Sending you lots of gentle hugs. When you are ready rebook that apt with M&S they have some fantastic bras and this is just a blip
24-10-2018 02:42 PM
Thanks lady bowler that does help.
but I now feel even more pathetic. Went to M&S with husband and feeling quite positive today I wanted to buy a non wired post surgery support bra. Staff suggested a fitting and I arrange to come back in half hour. Went back but was told one staff member had not turned in and one was late back from break. I waited ten minutes started to cry and left in floods of tears. I am such a strong person normally and feel really silly now
24-10-2018 10:50 AM
I am the same as ann, diagnosed as a result of routine mammo, I did not even have a lump, wle, snb, radiotherapy and now on hormone blocking tablets for 10 years. I too am 2 years post surgery and life has got back to normal.
This is the worst time but once your treatment has started things will move fast and you will soon be the other side of it all.
You are not pathetic, this is a big shock and you need to get your head around it all and that takes time set yourself small milestones that are achieveable and that will help you along the way,. Keep coming in here and we will get you through it, ask any questions you want there will always be someone on here who will be able to help.
Sending you hugs
24-10-2018 10:50 AM - edited 24-10-2018 10:51 AM
Remember to hang onto this fact - this too will pass. I didn't think so at the time, in March 16, and would have done anything to make it disappear (head in sand stuff). Curling into a ball and pretending nothing was happening, or having a magic wand waved to make it vanish was a desperate need I felt. I even argued with my surgeon that they could be the wrong persons' results! lol My surgeon said to me - there are some women diagnosed who do nothing after hearing the news. She continued - 'Treatment is an option, a choice, and some choose not to, but we know how that one ends'. You are the brave ones, facing your fears and choosing to have treatment, so you can regain control over your future.
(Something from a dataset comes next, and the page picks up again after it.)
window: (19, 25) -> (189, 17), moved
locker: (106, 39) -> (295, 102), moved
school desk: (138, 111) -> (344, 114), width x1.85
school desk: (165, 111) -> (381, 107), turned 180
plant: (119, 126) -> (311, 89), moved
I wish you the absolute best over the next few weeks. Its the toughest thing ever, but you will come out the other side. x
24-10-2018 10:19 AM
Hi I have also just been diagnosed with the same and my op in next Monday. I just want to run away from all this. I do not want to be ill, I dont want surgery or any related treatments but we have to deal with it. I dont think my psychi is set up to cope with this as I feel so bad and not sure how I am going to manage. Mine too is provisional grade 2 but I have to have a batwing mammoplasty on Monday and then wait to see if there is lymph node involvement. Looks like we will be going through this journey at the same time ...
24-10-2018 08:25 AM - edited 25-10-2018 04:03 PM
Sorry to hear about your diagnosis. The TPM classification is a scoring system Ito identify grade of cancer cells as far as I know. Not to be confused with the TNM classification used to identify the stage of cancer.
Chick 🐣 X
24-10-2018 08:21 AM
24-10-2018 07:20 AM - edited 24-10-2018 07:21 AM
We completely understand the feeling of not wanting to do any of this, I was furious at having to deal with it! But as with everything that life throws at us we just have to go with it.
If your treatment is as straight forward as they have suggested then it really isn't so bad, of course none of it is a walk in the park but a lumpectomy followed by radiotheraphy is very doable and there is nothing involved that will make you feel really physically ill. I think I started my Rads 6 weeks post op.
The usual wait for pathology results post op is 2 weeks, things can Change from what you have been told so far but often they don't and treatment will be as they has suggested.